« Sommes une jeunesse, Messieurs ! Sommes la jeunesse de Dieu. La jeunesse de la fidélité ! Et cette jeunesse veut préserver pour elle et pour ses fils, la créance humaine, la liberté de l'homme intérieur... » (Charette)
Dans une totale indifférence des fidèles, nos évêques ont permis que disparaisse de la liturgie ce que le Concile entendait conserver : la célébration « versus orientem », le latin et le chant grégorien, l’agenouillement aux moments importants de la messe, la noblesse des autels, la tenue et la dignité des ministres de l’autel... etc. Ces disparitions, anodines en apparence, ne se sont pas faites d’un coup mais par petites touches successives : un dimanche on oublie cela, le dimanche suivant on omet ceci, et puis on remplace tel rite, tel chant par autre chose. Sans qu’on y prête attention, en s’appuyant sur une catéchèse elle-même défaillante, ces petites touches successives auront pourtant marqué la poursuite de l’affaiblissement constant du sens de la liturgie chez les catholiques de France.
Cette évolution est le fruit de la volonté opiniâtre de certains pasteurs insensibles au délitement progressif de la pratique dominicale, et qui mettent tout en œuvre pour détruire les résistances. Celles-ci sont, en effet, un obstacle à leur pastorale du « tout se vaut du moment que ça plaît » peuplée d’individus amnésiques, et qu’il faut mettre partout en œuvre. Jusque dans la plus petite des chapelles. Rien de tel alors, pour favoriser cette pastorale, que la disparition de la liturgie de l’Eglise et son remplacement par des célébrations aléatoires et souvent bêtifiantes. En effet, des fidèles oublieux de leur liturgie consentent d’autant mieux à se détourner de leurs racines spirituelles pour se contenter d’un simple verni de spiritualité, d’une foi édulcorée en un « Dieu qui chante et fait danser la vie ». Souvent ignorée, donc, la liturgie de l’Eglise subit également de virulentes attaques. Il faut désormais présenter des excuses si l’on veut participer à une messe célébrée selon le missel romain actuel. Récemment, un évêque conseillait même à un fidèle qui souhaitait la liturgie de l’Eglise dans sa paroisse d’aller discuter avec son curé. Discuter pour demander à un prêtre de bien vouloir faire ce qu’il doit faire ! Ne marche-t-on pas cul par-dessus tête ? Surtout quand on sait qu’il n’est nul besoin de discuter avec ce curé pour lui demander de célébrer n’importe comment : il le fait si spontanément ! Mal comprise par un clergé mal formé qui a su s’appuyer sur des « équipes » où sont engagés des fidèles ignorants, la liturgie est partout maltraitée. Autrefois objet de fierté pour tout catholique, elle est devenue objet de culpabilité pour qui l’aime et souhaite qu’elle soit respectée. Nos Pères dans la foi, dont le concours au cours des siècles avait permis d’édifier une liturgie qui soit la juste expression de ce que croit l’Eglise du Christ : il est de notre responsabilité de faire vivre ; à défaut, celle-ci pourrait bien disparaître définitivement, comme le craignait le Cardinal Ratzinger. Pour ce faire, il est essentiel que la transmission de la liturgie, dont la mise en œuvre fidèle est le socle, éclaire avec précision la construction de notre appartenance à l’Eglise pour que tous les fidèles puissent conserver l’envie de la célébrer ensemble.

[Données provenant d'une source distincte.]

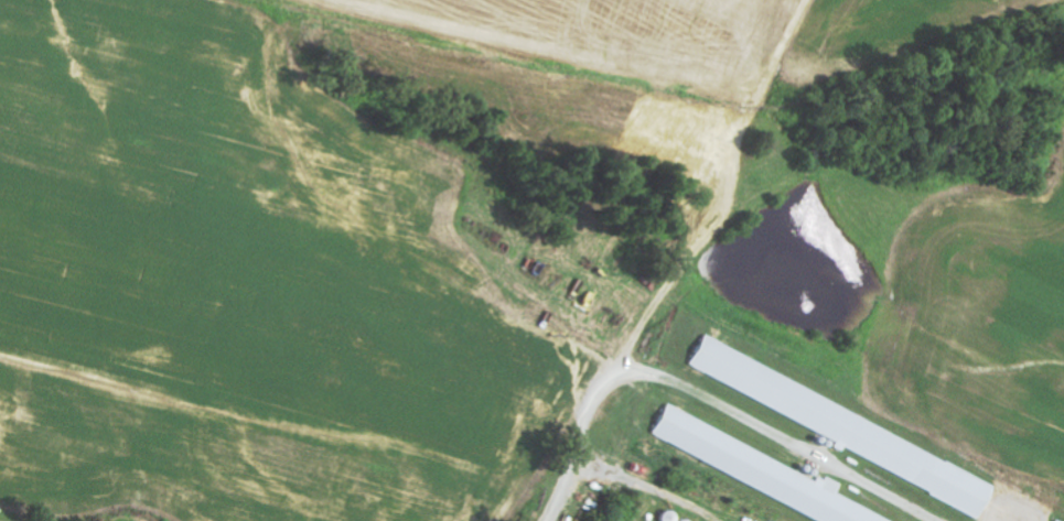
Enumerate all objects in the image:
building: (840, 429)
building: (755, 470)

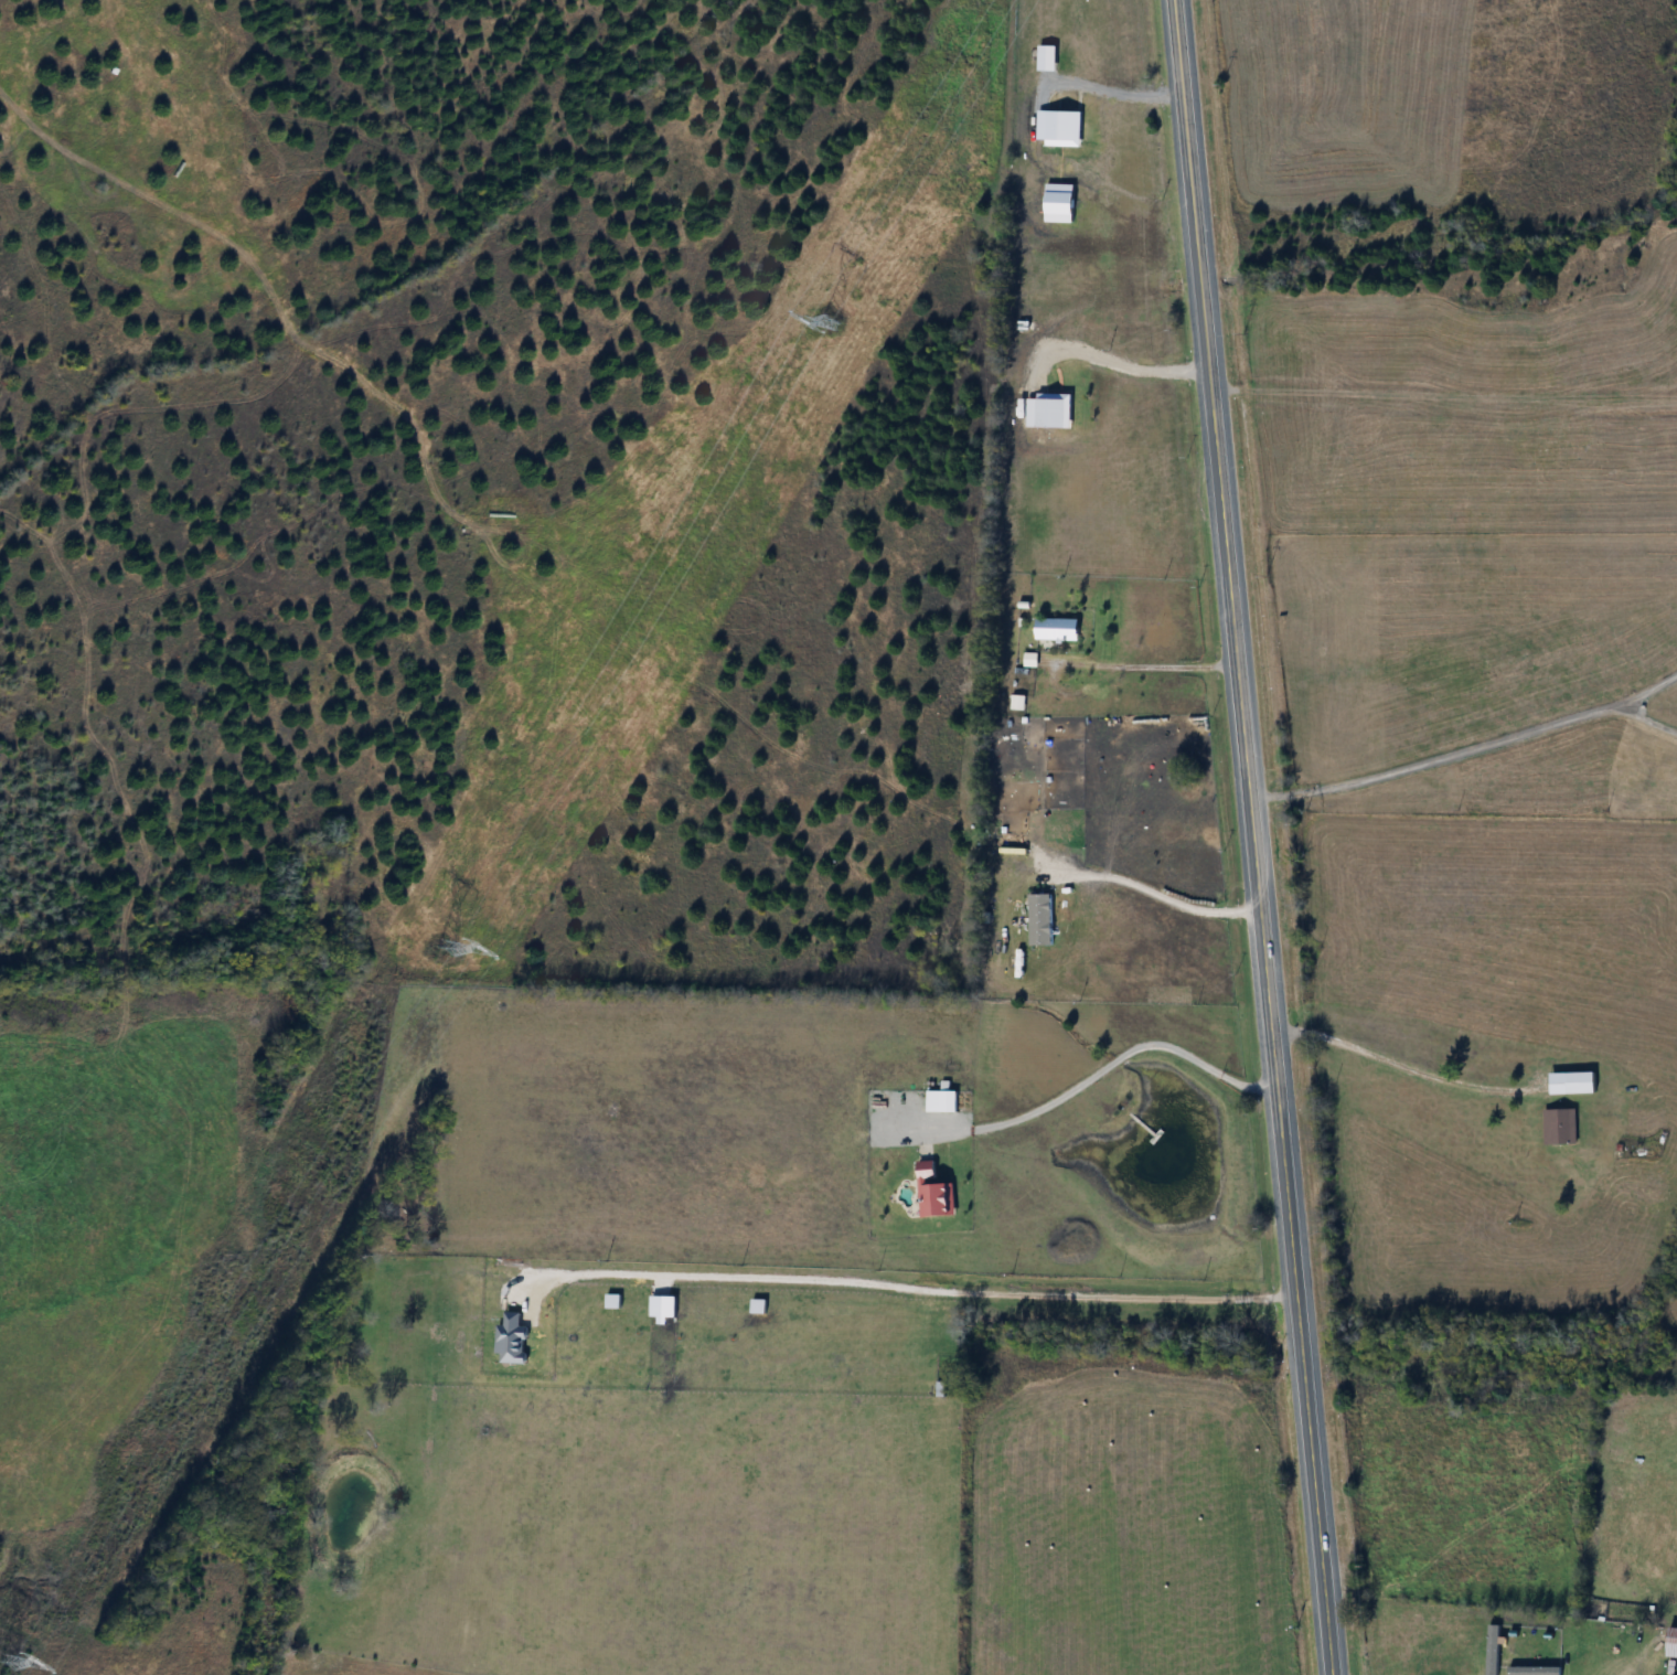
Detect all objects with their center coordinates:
road: (1115, 90)
power tower: (831, 319)
road: (1115, 360)
building: (1058, 630)
road: (1147, 663)
road: (1256, 837)
road: (1157, 891)
power tower: (444, 945)
road: (1403, 1063)
road: (1084, 1080)
building: (949, 1101)
building: (1560, 1127)
building: (935, 1192)
road: (910, 1286)
building: (1673, 1643)
power tower: (6, 1659)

Les spiritualités nouvelles qui ont fleuri un peu partout ces dernières années, sont à la recherche de signes identitaires spécifiques. Afin d’être en mesure de défendre leurs valeurs liturgiques, les fidèles catholiques devraient s’inspirer d’une telle quête : nous devrions absolument nous réapproprier notre liturgie et renouer avec un authentique « sensus Ecclesiae ». Il faudrait pour cela que dans la nature du fidèle catholique puisse se deviner un amour de la liturgie forçant l’admiration et le respect de tous. Cela ne pourra s’obtenir que si, en premier lieu, les ministres de l’autel acceptent à nouveau de célébrer les Mystères en s’inscrivant dans ce que Benoit XVI appelait une « herméneutique de continuité » qui conduit à ne rien rejeter de notre héritage liturgique reçu de l’Eglise.